◆ Texte
..........

Les copropriétés sont souvent pourvues d’espaces verts, plébiscités pour l’amélioration tant de l’esthétique globale qu’ils offrent aux ensembles immobiliers que de la qualité de vie qui y règne.

En copropriété, l’espace vert est une zone consacrée aux végétaux et éléments naturels situés dans des endroits communs ou privés, allant de la jardinière au parc arboré ou paysager en passant par une toiture terrasse végétalisée.

Ces espaces verts sont soumis à certaines exigences émanant du règlement de copropriétés, lesquelles divergent quelque peu qu’ils s’agissent d’espaces verts dits « communs » ou d’espaces verts dits « privatifs ».

I – Les espaces verts dits « communs » :

1-        La loi du 10 juillet 1965 définit la copropriété comme le « groupe d’immeubles bâtis dont la propriété est répartie entre plusieurs personnes par lots comprenant chacun une partie privative et une quote-part de parties communes ».

..........

◆ Extraits de données
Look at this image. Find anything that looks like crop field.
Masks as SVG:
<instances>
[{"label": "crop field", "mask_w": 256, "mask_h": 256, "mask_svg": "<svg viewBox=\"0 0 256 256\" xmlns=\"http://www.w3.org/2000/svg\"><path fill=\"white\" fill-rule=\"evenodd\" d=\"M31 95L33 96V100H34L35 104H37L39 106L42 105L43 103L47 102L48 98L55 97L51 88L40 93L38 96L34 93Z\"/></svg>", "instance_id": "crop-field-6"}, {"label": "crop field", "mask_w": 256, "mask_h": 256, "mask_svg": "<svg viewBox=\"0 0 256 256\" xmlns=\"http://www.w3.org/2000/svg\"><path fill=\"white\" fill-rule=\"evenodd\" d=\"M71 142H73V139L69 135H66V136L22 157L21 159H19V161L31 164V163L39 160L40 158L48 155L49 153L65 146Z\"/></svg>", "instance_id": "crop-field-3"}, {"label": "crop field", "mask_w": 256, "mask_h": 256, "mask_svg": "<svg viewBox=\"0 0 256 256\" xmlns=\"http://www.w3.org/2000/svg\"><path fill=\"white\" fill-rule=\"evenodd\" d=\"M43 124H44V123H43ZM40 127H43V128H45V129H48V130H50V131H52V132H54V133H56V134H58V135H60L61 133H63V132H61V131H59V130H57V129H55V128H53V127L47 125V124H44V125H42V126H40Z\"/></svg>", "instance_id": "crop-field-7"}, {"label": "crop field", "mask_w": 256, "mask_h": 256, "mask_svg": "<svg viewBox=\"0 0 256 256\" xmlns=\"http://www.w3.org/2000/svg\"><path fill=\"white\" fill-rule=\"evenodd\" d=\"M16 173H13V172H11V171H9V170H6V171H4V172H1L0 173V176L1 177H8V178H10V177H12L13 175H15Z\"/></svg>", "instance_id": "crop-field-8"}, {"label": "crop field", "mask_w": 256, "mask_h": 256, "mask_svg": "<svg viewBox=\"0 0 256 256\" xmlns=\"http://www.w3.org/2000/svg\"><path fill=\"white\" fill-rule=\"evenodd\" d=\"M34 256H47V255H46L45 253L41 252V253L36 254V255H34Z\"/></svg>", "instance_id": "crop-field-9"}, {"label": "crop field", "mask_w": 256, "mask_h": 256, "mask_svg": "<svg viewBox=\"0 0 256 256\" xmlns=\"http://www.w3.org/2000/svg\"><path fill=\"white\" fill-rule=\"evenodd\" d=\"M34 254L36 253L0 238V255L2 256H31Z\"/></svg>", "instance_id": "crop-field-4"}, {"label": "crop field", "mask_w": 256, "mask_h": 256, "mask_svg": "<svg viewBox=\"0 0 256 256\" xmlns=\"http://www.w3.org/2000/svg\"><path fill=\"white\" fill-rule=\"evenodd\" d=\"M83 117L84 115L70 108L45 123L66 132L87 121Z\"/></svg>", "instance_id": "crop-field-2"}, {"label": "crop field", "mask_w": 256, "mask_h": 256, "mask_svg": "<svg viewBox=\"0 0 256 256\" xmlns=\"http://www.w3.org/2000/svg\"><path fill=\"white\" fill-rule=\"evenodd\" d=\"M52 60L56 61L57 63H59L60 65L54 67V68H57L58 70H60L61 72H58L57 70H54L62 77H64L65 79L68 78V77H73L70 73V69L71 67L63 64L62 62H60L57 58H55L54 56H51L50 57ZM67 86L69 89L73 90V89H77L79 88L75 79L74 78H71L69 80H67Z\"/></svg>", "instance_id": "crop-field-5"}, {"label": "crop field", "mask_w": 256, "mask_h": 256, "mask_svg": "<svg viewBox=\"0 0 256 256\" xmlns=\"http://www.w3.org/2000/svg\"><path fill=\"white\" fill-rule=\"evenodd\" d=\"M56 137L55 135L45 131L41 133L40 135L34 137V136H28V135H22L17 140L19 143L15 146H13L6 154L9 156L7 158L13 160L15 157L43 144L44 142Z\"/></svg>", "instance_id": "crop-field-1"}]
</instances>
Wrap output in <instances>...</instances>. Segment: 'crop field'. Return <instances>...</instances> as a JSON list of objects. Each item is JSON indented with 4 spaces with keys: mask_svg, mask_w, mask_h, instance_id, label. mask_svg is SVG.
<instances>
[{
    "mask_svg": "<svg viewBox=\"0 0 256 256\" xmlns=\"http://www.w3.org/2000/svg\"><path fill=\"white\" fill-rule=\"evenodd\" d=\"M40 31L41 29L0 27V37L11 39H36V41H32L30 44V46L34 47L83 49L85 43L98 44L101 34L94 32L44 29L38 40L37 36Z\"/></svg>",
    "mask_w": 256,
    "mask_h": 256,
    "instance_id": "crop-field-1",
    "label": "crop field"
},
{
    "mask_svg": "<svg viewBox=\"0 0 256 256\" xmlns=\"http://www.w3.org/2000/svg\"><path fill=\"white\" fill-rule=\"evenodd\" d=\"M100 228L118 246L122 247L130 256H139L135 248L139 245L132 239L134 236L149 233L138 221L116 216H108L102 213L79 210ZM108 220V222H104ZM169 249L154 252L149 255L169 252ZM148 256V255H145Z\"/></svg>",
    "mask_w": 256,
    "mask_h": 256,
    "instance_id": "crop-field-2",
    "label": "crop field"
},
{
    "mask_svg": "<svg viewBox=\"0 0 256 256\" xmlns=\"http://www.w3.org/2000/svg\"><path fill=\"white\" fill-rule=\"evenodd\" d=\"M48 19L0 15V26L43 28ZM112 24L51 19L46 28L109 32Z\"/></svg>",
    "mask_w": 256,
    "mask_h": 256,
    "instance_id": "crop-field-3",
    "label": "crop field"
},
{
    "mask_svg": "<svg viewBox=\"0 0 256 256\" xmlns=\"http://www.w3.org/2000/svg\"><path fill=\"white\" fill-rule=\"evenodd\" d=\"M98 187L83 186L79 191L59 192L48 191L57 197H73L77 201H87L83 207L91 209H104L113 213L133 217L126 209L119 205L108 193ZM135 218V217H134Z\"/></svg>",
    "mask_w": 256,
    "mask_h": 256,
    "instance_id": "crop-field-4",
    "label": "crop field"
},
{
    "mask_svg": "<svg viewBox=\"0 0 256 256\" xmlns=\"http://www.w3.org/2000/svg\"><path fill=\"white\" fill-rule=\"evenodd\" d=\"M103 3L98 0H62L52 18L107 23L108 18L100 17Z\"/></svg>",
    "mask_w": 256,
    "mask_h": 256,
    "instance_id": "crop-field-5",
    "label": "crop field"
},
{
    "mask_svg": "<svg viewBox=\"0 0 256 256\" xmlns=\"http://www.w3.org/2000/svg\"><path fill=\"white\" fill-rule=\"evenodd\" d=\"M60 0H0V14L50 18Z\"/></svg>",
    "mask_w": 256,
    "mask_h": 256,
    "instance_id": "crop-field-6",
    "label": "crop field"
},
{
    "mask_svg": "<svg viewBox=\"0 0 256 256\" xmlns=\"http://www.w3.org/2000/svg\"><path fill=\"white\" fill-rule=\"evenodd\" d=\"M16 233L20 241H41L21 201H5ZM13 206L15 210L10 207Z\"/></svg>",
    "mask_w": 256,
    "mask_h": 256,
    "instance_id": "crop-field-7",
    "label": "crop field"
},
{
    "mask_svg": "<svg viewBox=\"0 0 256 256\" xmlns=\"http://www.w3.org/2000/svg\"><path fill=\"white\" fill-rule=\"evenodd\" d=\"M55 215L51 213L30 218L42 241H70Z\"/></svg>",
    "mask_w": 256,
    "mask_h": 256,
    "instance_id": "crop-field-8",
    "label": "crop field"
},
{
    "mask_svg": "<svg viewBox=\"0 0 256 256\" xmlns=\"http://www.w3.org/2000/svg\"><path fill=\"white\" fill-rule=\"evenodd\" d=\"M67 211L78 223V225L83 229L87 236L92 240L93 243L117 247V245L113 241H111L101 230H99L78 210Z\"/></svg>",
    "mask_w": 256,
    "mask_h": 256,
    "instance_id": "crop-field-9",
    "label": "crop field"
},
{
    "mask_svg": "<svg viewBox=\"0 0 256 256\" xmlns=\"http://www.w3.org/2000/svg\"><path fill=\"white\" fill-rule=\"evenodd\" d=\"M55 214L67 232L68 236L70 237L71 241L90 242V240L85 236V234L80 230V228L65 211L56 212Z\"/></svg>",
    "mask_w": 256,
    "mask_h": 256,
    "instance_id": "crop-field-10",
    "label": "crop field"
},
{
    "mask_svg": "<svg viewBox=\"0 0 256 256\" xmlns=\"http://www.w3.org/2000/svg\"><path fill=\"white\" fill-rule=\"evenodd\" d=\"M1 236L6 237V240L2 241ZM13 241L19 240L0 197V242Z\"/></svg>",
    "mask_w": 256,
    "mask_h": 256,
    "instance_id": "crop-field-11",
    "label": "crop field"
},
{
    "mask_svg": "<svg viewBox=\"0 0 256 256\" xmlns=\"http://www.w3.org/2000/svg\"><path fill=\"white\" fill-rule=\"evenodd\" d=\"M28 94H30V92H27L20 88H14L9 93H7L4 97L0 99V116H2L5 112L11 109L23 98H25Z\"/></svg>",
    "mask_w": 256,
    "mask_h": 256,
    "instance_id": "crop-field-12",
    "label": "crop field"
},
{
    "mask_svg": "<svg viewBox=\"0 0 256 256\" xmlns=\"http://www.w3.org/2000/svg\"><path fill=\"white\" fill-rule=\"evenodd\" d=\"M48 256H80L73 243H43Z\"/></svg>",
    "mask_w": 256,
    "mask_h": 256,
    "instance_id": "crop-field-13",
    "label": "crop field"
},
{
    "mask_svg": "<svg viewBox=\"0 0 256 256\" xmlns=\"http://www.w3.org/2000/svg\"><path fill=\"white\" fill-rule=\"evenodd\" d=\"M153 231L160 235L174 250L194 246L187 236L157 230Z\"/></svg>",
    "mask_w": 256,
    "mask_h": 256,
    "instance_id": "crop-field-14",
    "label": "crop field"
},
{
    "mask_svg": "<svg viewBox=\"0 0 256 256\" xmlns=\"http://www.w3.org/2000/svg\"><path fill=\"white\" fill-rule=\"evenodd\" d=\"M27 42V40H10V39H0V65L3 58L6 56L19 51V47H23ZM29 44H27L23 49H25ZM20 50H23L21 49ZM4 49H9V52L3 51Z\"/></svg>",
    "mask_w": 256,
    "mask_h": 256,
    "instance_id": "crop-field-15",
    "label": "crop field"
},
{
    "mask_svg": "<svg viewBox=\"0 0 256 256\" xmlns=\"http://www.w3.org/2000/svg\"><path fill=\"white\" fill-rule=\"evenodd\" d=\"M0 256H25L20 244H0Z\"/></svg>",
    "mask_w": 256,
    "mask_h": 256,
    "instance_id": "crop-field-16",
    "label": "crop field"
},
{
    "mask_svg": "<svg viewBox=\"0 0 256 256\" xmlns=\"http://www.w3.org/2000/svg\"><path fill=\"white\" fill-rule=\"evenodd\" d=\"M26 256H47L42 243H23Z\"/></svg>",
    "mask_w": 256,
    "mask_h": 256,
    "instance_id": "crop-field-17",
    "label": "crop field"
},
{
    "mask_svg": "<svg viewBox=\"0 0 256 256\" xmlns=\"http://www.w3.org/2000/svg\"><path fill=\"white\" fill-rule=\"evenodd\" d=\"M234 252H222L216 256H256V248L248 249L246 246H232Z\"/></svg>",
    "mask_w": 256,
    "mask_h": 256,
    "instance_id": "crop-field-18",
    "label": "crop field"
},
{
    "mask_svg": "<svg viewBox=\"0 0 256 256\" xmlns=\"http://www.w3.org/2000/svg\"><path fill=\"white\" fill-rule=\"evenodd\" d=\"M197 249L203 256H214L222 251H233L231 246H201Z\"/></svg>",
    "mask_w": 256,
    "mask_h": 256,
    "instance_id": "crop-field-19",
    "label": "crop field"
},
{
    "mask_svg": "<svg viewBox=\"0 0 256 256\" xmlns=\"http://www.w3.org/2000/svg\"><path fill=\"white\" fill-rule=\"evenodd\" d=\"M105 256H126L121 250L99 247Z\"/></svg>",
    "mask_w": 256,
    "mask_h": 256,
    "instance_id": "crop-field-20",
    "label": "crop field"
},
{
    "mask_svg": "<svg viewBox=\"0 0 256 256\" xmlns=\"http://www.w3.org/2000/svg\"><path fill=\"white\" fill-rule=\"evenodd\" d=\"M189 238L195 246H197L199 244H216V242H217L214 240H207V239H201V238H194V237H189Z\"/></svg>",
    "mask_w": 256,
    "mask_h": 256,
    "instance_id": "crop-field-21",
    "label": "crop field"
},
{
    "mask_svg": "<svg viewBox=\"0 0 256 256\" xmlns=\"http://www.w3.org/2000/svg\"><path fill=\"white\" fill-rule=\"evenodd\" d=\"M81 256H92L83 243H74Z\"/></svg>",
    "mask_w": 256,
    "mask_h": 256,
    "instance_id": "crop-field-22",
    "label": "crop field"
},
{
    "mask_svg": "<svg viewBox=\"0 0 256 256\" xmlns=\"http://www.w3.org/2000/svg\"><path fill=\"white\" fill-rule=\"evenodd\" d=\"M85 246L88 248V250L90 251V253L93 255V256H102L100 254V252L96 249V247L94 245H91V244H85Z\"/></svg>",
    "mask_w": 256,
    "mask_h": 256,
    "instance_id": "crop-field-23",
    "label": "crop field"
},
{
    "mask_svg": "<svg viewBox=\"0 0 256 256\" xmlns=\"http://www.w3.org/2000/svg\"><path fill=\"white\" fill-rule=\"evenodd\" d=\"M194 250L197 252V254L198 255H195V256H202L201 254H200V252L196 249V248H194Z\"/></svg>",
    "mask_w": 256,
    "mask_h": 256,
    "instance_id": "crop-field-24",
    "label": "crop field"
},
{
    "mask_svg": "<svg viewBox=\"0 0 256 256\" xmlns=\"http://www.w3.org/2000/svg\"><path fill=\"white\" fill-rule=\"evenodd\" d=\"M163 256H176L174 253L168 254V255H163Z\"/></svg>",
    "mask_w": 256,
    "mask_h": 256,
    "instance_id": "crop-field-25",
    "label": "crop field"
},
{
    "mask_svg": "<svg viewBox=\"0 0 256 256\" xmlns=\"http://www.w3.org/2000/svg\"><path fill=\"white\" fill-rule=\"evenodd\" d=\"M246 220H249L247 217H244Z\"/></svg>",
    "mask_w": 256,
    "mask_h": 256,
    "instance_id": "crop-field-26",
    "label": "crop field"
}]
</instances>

..........

◆ Consignes de l'exercice
1/ Répondez aux questions suivantes d'après le texte.
(a) Quelles deux améliorations valent aux espaces verts des copropriétés d'être plébiscités ?
(b) Quels aménagements sont cités pour illustrer l'étendue de ce que peut être un espace vert en copropriété ?
(c) Quelle loi définit la copropriété ?
2/ Recopiez le passage du texte qui va de « En copropriété, l’espace » jusqu'à « toiture terrasse végétalisée. » inclus.
3/ Résumez le texte en deux phrases.

◆ Corrigé par consigne
1/
(a) L'amélioration de l'esthétique globale des ensembles immobiliers et celle de la qualité de vie qui y règne.
(b) La jardinière, le parc arboré ou paysager, et la toiture terrasse végétalisée.
(c) La loi du 10 juillet 1965.

2/
En copropriété, l’espace vert est une zone consacrée aux végétaux et éléments naturels situés dans des endroits communs ou privés, allant de la jardinière au parc arboré ou paysager en passant par une toiture terrasse végétalisée.

3/ En copropriété, les espaces verts sont des zones consacrées aux végétaux, situées dans des endroits communs ou privés et allant de la jardinière au parc ou à la toiture terrasse végétalisée. On les apprécie pour l'esthétique et la qualité de vie qu'ils apportent, et le règlement de copropriété leur impose des exigences qui diffèrent selon qu'ils sont communs ou privatifs.